Fedora's foundations meet proprietary drivers
Fedora's foundations meet proprietary drivers
Posted Sep 27, 2017 16:54 UTC (Wed) by drag (guest, #31333)In reply to: Fedora's foundations meet proprietary drivers by Priscus
Parent article: Fedora's foundations meet proprietary drivers
Then users should be able to boot to the previous good kernel, which doesn't get uninstalled during the upgrade, so they can get their proprietary drivers back. They can then file bugs to get the Nvidia driver working on newer kernels.

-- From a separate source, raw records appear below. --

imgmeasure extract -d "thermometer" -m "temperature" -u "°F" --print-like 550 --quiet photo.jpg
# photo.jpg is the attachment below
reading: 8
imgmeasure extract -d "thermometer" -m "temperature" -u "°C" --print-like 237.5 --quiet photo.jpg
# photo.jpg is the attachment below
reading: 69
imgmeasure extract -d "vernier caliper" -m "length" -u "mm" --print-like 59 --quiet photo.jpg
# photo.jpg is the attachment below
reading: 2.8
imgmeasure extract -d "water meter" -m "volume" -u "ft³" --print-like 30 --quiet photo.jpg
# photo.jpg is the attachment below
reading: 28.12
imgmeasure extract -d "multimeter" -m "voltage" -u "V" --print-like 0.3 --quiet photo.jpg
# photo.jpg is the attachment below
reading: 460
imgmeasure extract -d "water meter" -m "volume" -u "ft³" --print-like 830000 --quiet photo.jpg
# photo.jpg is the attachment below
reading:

The problem with LTS kernels is that there are a lot of things that depend on new kernels. For example Fedora/Redhat switched relatively recently to using overlayfs2 for docker... if that isn't supported in the LTS kernel (I don't know if it is or if it is not) then that means that users will be forced to configure docker-storage-setup differently depending on the video card driver they use, which is kinda insane if you think about it.
Other things could crop as well, such as bad or old Intel support for laptops that support dual video cards, wifi drivers being old, or a dozen other issues.
For a distribution like Fedora that is more 'cutting edge' I will happily take have to occasionally booting into the previous know good kernel and filing bug reports rather then having Fedora trying to manage a very old and a very new kernel in the same OS installs.